Insurance contracts are the contract of mutual trust and confidence. Both parties to the
contract i.e., the insurer and the insured must disclose all relevant information to each other.
For example, while entering into a contract of life insurance, the insured must declare to the
insurance company if he is suffering from any disease that may be life threatening.
ii. Insurable interest
It means financial or pecuniary interest in the subject matter of insurance. A person has
insurable interest in the property or life insured if he stands to gain from its existence or loose
financially from its damage or destruction. In case of life insurance, a person taking the policy
must have insurable interest at the time of taking the policy. For example, a man can take life
insurance policy on the name of his wife and if later they get divorced this will not affect the
insurance contract because the man had insurable interest in the life of his wife at the time of
entering into the contract. In case of marine insurance insurable interest must exist at the time
of loss or damage to the property. In contract of fire insurance, it must exist both at the time of
taking the policy as well as at the time of loss or damage to the property.
iii. Indemnity
The word indemnity means to restore someone to the same position that he/she was in before
the event concerned took place. This principle is applicable to the fire and marine insurance. It
is not applicable to life insurance, because the loss of life cannot be restored. The purpose of
this principle is that the insured is not allowed to make any profit from the insurance contract
on the happening of the event that is insured against. Compensation is paid on the basis of
amount of actual loss or the sum insured, which ever is less.
iv. Contribution
The same subject matter may be insured with more than one insurer. In such a case, the
insurance claim to be paid to the insured must be shared or contributed by all insurers.
v. Subrogation
In the contract of insurance subrogation means that after the insurer has compensated the
insured, the insurer gets all the rights of the insured with regard to the subject matter of the
insurance. For example, suppose goods worth Rs. 20,000/- are partially destroyed by fire and
the insurance company pays the compensation to the insured, then the insurance company can
take even these partially destroyed goods and sell them in the market.
vi. Mitigation
In case of a mishap the insured must take all possible steps to reduce or mitigate the loss or
damage to the subject matter of insurance. This principle ensures that the insured does not
become negligent about the safety of the subject matter after taking an insurance policy. The
insured is expected to act in a manner as if the subject matter has not been insured.
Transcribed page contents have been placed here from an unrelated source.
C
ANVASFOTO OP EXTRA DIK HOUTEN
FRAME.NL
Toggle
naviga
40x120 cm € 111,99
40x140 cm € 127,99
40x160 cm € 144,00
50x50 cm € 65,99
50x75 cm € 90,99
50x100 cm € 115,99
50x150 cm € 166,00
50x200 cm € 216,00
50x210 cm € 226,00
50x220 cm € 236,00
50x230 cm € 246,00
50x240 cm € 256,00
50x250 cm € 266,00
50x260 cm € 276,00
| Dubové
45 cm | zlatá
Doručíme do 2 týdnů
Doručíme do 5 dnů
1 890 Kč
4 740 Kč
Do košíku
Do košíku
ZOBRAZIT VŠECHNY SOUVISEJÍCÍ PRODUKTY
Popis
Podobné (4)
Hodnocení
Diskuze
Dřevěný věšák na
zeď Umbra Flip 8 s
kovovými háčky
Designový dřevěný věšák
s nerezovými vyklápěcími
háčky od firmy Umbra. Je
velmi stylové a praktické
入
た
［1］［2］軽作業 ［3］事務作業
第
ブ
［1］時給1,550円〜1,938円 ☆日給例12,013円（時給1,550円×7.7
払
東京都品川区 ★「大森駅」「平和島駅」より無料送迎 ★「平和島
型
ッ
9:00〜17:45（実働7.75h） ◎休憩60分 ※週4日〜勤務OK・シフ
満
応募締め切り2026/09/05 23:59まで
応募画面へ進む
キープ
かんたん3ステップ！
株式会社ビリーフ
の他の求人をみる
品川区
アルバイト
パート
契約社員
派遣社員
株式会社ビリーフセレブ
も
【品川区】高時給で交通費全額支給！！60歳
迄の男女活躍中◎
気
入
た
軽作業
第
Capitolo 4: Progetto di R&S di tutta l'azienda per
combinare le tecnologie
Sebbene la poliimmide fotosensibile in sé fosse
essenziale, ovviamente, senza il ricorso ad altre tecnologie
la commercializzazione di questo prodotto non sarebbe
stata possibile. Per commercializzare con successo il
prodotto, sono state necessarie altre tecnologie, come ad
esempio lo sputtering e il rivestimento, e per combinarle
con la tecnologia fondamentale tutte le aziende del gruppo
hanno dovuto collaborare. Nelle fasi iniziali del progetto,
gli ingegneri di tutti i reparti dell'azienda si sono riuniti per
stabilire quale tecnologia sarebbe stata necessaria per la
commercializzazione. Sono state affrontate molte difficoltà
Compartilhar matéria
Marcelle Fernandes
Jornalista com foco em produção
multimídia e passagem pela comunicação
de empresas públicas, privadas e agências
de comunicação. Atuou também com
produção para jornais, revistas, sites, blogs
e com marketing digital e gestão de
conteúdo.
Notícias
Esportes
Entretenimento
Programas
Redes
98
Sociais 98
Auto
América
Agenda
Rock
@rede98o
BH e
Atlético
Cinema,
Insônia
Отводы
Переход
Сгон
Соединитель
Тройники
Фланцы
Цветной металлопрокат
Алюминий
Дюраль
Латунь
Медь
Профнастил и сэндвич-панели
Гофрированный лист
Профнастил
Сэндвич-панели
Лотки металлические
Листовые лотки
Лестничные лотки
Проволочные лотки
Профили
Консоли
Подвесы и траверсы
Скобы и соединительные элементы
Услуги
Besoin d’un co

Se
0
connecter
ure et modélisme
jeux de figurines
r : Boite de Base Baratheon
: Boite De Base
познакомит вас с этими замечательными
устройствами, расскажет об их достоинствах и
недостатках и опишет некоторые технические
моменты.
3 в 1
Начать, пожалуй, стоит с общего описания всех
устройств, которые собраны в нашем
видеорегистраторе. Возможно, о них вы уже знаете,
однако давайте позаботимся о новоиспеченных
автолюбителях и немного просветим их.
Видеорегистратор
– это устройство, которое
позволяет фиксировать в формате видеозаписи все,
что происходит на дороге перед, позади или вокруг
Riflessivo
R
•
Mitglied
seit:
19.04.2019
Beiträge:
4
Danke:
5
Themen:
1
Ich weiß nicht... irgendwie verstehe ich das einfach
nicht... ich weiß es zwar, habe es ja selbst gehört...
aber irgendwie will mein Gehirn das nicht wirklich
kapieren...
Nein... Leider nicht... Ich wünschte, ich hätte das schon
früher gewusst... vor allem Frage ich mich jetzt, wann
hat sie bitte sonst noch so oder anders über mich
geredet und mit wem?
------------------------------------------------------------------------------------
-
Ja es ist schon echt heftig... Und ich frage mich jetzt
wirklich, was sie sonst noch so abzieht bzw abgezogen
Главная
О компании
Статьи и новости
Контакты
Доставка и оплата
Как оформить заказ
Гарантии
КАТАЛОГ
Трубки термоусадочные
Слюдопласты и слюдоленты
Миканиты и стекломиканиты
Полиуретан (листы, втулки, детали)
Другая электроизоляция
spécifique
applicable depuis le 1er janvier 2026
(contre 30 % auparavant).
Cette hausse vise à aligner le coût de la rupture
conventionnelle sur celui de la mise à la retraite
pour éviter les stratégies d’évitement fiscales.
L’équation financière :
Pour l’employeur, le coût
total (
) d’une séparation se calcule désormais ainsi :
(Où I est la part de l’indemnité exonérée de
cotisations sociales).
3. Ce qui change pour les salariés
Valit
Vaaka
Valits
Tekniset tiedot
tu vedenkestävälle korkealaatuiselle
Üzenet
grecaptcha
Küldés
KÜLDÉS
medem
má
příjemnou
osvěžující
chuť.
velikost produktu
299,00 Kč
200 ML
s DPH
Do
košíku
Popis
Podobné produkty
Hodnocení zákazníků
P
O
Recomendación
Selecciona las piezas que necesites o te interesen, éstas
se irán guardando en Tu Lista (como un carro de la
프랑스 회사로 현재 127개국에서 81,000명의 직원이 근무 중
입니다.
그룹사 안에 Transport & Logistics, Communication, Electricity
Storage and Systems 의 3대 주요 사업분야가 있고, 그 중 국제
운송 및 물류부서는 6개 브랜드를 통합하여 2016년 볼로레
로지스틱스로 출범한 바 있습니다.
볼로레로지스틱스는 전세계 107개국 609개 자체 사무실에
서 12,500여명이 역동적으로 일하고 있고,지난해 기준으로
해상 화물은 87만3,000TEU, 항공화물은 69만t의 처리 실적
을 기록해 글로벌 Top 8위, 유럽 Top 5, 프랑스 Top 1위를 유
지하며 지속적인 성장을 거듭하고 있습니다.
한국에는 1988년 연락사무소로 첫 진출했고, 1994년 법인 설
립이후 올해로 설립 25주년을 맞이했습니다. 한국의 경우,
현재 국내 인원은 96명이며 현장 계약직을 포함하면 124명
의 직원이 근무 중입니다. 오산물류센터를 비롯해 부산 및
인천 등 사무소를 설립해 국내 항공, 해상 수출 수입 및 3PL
vii. Causa-proxima (nearest cause)
According to this principle the insured can claim compensation for a loss only if it caused by the
risk insured against. The risk insured should be nearest cause (not a remote cause) for the loss.
Then only the insurance company is liable to pay the compensation. For example a ship carrying
orange was insured against losses arising form accident. The ship reached the port safely and
there was a delay in unloading the oranges from the ship. As a result the oranges got spoilt. The
insurer did not pay any compensation for the loss because the proximate cause of loss was
delay in unloading and not any accident during voyage.